--- Begin TEXT PROVIDED ---
9.3        To the extent allowed by applicable law, no person who is not a party to Purchase Order shall be entitled to enforce or take the benefit of any of its terms whether as a result of applicable legislation, custom or otherwise.


 10.1     The Purchase Order will remain in effect with respect to any SOW already issued prior to expiration of the term of the Purchase Order until such SOW is either terminated or the Work is completed and accepted.

10.2      NEDSHIELD may terminate this Purchase Order, any SOW, or both at any time, for no reason or for any reason, upon 15 days written notice to Supplier. Upon receipt of notice of such termination, Supplier will inform NEDSHIELD of the extent to which it has completed performance as of the date of the notice, and Supplier will collect and deliver to NEDSHIELD whatever Work then exists. NEDSHIELD will pay Supplier for all Work performed and accepted through the effective date of the termination, provided that NEDSHIELD will not be obligated to pay any more than the payment that would have become due had Supplier completed and NEDSHIELD had accepted the Work. NEDSHIELD will have no further payment obligation in connection with any termination.

10.3      Either party may terminate the Purchase Order, any SOW or both, immediately by delivering written notice to the other party upon the occurrence of any of the following events: (i) a receiver is appointed for either party or its property; (ii) either makes a general assignment for the benefit of its creditors; (iii) either party commences, or has commenced against it, proceedings under any bankruptcy, insolvency or debtor’s relief law, if such proceedings are not dismissed within 60 days; or (iv) either party is liquidating, dissolving, or ceasing to do business in the ordinary course.

10.4      NEDSHIELD may immediately terminate the Purchase Order upon written notice to Supplier if there is a change in ownership representing 20 percent or more of the equity ownership of Supplier.

10.5      Either party may terminate this Purchase Order, any SOW or both, immediately by delivering written notice to the other party for any material breach not cured within 30 days of receipt of notice of the breach. NEDSHIELD shall have no further payment obligation to Supplier under any terminated SOW if NEDSHIELD terminates the SOW under this Section 10.5.
--- End TEXT PROVIDED ---
--- Begin RECORD EXCERPTS ---
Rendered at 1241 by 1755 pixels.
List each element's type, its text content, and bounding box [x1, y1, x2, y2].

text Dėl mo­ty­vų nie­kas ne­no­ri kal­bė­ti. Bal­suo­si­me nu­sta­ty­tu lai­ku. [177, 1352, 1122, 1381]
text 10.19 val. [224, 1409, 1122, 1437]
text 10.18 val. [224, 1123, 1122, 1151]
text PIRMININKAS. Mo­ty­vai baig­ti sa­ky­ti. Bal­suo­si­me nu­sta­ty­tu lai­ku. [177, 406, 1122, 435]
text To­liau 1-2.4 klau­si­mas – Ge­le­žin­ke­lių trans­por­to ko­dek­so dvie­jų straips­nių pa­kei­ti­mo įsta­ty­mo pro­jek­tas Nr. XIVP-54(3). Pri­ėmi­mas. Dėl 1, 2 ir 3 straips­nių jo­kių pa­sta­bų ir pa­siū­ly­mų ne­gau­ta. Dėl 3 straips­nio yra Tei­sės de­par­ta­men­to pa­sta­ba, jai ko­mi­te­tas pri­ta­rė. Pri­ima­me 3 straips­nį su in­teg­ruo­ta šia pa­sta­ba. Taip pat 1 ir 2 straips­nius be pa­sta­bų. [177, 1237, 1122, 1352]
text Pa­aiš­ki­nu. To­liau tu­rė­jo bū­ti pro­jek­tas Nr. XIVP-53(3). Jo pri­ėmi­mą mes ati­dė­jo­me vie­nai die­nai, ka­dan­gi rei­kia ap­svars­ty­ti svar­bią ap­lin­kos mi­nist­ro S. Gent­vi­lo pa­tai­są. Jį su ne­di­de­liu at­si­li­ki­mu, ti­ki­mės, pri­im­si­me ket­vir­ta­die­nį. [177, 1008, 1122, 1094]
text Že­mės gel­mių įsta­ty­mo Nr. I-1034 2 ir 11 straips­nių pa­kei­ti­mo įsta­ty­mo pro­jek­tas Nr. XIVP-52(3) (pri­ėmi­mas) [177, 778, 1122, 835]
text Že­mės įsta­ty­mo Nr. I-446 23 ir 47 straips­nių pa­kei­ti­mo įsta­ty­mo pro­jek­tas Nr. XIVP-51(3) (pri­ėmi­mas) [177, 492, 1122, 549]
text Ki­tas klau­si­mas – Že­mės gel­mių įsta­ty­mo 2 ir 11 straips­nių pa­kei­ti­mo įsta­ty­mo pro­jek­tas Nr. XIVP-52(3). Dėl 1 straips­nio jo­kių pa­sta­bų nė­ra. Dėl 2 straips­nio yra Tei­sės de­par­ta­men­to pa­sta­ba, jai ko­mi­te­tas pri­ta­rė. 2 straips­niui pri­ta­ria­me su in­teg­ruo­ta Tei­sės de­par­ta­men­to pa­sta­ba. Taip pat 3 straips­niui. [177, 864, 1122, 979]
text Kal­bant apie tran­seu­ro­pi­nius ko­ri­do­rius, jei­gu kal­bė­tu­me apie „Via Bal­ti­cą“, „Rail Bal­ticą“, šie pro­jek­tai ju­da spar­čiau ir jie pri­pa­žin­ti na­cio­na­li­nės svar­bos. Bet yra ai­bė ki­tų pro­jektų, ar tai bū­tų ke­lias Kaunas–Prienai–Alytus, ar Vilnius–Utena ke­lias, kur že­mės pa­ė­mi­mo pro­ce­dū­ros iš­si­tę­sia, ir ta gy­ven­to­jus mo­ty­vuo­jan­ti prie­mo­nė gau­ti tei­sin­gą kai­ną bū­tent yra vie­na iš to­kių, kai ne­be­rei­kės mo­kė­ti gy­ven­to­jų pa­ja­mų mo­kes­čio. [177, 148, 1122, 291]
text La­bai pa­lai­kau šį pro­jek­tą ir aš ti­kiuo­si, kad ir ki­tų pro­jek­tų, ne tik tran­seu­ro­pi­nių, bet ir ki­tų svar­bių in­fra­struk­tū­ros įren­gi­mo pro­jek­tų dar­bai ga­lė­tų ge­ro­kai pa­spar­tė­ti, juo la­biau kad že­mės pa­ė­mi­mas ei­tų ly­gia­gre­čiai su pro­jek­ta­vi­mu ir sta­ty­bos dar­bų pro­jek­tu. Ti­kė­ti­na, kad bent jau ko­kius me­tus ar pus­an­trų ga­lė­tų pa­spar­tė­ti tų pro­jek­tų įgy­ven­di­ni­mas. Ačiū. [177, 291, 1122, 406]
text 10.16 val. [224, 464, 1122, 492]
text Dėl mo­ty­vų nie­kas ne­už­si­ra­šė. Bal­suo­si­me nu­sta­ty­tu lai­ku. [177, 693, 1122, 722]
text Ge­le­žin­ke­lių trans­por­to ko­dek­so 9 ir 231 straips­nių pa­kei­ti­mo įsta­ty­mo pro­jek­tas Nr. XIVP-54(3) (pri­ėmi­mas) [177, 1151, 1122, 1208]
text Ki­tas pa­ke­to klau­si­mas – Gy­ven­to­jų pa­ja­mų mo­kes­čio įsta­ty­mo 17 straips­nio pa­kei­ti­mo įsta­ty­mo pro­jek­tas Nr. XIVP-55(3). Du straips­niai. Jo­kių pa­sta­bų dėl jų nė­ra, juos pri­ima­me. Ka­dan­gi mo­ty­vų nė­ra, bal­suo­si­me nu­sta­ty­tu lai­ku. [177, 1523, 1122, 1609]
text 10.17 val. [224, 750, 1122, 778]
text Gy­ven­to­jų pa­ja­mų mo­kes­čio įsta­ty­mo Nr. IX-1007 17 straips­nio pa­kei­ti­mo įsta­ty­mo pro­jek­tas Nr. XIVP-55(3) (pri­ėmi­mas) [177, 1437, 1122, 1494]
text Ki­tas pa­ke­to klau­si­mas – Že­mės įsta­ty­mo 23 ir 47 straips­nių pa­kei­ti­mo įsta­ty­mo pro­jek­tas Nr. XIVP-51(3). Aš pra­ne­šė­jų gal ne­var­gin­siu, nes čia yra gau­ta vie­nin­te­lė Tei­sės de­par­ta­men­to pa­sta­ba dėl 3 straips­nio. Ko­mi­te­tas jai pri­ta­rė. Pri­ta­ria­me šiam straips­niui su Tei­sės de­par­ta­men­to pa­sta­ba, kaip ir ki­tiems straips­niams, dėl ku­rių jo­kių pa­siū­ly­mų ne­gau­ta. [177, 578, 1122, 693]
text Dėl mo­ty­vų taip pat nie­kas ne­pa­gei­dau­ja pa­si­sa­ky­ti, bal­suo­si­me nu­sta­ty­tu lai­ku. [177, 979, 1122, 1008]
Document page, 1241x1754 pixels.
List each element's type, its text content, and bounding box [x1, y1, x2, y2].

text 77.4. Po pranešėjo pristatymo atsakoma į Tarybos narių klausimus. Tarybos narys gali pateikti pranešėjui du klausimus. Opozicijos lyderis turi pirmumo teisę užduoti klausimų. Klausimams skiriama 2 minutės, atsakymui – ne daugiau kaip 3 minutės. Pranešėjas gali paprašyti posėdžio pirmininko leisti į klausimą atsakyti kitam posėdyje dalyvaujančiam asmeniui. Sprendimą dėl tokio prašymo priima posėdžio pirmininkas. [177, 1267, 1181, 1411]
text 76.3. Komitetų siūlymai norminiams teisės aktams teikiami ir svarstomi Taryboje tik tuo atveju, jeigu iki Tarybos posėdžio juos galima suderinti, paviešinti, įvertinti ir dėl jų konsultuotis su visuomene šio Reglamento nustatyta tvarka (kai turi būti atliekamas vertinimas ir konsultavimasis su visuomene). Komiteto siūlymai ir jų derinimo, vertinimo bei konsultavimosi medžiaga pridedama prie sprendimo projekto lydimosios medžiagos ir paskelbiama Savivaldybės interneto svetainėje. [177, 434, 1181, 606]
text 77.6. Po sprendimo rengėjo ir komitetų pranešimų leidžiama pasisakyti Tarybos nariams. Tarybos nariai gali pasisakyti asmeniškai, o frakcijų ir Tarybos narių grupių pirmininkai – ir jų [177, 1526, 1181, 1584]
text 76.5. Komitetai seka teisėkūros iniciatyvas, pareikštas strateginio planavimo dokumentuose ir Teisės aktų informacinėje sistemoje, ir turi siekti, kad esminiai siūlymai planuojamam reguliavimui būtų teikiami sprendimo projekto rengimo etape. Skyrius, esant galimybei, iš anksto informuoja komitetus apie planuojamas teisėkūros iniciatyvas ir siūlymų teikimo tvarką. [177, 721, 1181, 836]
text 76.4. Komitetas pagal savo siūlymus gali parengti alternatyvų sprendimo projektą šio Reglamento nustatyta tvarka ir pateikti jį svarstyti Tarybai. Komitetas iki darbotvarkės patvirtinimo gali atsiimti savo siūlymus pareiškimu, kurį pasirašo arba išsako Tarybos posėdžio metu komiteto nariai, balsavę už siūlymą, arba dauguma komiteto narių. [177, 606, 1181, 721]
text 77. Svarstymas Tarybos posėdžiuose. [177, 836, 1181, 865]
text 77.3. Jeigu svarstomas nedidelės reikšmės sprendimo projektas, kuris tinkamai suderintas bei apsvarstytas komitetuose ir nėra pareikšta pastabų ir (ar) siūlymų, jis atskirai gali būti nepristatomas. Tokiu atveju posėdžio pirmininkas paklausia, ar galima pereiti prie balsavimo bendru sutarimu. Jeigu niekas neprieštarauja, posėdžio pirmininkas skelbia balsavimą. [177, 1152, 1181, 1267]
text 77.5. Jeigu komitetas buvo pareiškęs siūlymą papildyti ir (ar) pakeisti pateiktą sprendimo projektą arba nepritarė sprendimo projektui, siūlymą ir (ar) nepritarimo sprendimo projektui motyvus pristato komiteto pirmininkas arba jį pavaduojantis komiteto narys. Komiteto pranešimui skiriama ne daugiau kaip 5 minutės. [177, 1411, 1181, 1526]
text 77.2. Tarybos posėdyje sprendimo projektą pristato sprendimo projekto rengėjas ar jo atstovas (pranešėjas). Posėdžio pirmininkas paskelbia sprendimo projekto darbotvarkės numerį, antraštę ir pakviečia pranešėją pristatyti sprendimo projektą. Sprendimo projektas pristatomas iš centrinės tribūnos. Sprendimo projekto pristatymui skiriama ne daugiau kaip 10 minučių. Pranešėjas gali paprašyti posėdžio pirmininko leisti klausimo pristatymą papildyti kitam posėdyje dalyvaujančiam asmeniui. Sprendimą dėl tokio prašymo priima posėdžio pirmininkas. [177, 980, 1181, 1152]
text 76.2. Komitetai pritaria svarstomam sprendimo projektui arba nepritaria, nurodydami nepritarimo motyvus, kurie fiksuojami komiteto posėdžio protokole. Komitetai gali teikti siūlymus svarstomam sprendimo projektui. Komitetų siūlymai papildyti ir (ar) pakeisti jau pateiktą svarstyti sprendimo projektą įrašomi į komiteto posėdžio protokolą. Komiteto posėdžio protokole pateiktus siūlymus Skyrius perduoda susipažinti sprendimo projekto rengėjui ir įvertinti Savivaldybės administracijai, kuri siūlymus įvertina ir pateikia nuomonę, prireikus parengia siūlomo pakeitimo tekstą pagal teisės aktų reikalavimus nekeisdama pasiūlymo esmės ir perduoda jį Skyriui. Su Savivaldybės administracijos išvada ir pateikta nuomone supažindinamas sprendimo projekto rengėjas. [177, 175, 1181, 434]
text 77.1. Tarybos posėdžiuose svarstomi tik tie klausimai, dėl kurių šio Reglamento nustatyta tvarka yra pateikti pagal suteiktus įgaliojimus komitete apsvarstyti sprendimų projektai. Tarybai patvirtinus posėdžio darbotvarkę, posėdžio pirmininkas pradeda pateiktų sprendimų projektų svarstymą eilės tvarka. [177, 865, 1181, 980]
--- End RECORD EXCERPTS ---
- [AIM 1]:
Answer these questions from the purchase order terms:
(a) How many days of written notice must NEDSHIELD give Supplier to terminate for no reason or for any reason?
(b) What share of Supplier's equity ownership must change hands for NEDSHIELD to be able to terminate immediately?
(c) Within how many days of receipt of notice must a material breach be cured?
- [AIM 2]:
From the purchase order terms, list every event that allows either party to terminate immediately under Section 10.3.
The records have no connection to the purchase order terms.

- [FULL SOLUTION 1]:
(a) 15 days
(b) 20 percent or more
(c) 30 days

- [FULL SOLUTION 2]:
- A receiver is appointed for either party or its property.
- Either party makes a general assignment for the benefit of its creditors.
- Either party commences, or has commenced against it, proceedings under any bankruptcy, insolvency or debtor's relief law, if such proceedings are not dismissed within 60 days.
- Either party is liquidating, dissolving, or ceasing to do business in the ordinary course.